Drug Companies Doing Good

Since it's easy to get angry at drug companies - they profit from sickness and market inefficiencies - it's also worth noting when they go out of their way to do good:

A new, cheap, easy-to-take pill to treat malaria is being introduced today, the first product of an innovative partnership between an international drug company and a medical charity.

The medicine, called ASAQ, is a pill combining artemisinin, invented in China using sweet wormwood and hailed as a miracle malaria drug, with amodiaquine, an older drug that still works in many malarial areas.

Sanofi-Aventis, the world's fourth-largest drug company, based in Paris, will sell the pill at cost to international health agencies like the W.H.O., Unicef and the Global Fund for AIDS, Tuberculosis and Malaria.

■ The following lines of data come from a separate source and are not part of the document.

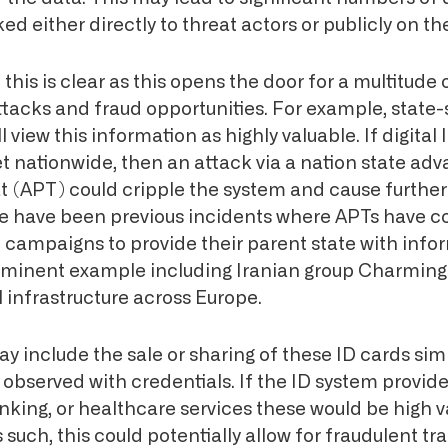
ed either directly to threat actors or publicly on th
this is clear as this opens the door for a multitude 
ttacks and fraud opportunities. For example, state
l view this information as highly valuable. If digital
set nationwide, then an attack via a nation state ad
at (APT) could cripple the system and cause furthe
re have been previous incidents where APTs have 
campaigns to provide their parent state with info
rominent example including Iranian group Charming
al infrastructure across Europe.
include the sale or sharing of these ID cards simi
observed with credentials. If the ID system provide
king, or healthcare services these would be high va
s such, this could potentially allow for fraudulent tr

The rollout of the drug is the result of a two-year partnership between Sanofi and the Drugs for Neglected Diseases Initiative, a campaign started by the medical charity Doctors Without Borders to find new drugs for tropical diseases.

Doctors Without Borders, better known by its French name, Médecins Sans Frontières, has long been one of the harshest critics of the pharmaceutical industry, charging that it spent billions on drugs like Viagra, Ambien and Prozac for rich countries and almost nothing on diseases killing millions of poor people.

I'm curious to learn more about this partnership. It seems like a workable model, at least when the drugs aren't too expensive to develop. The poor get a better malaria pill and Sanofi-Aventis gets lots of good press. Considering that drug companies spent more than $3 billion dollars marketing their drugs to consumers last year, this seems like a better way to develop their brand.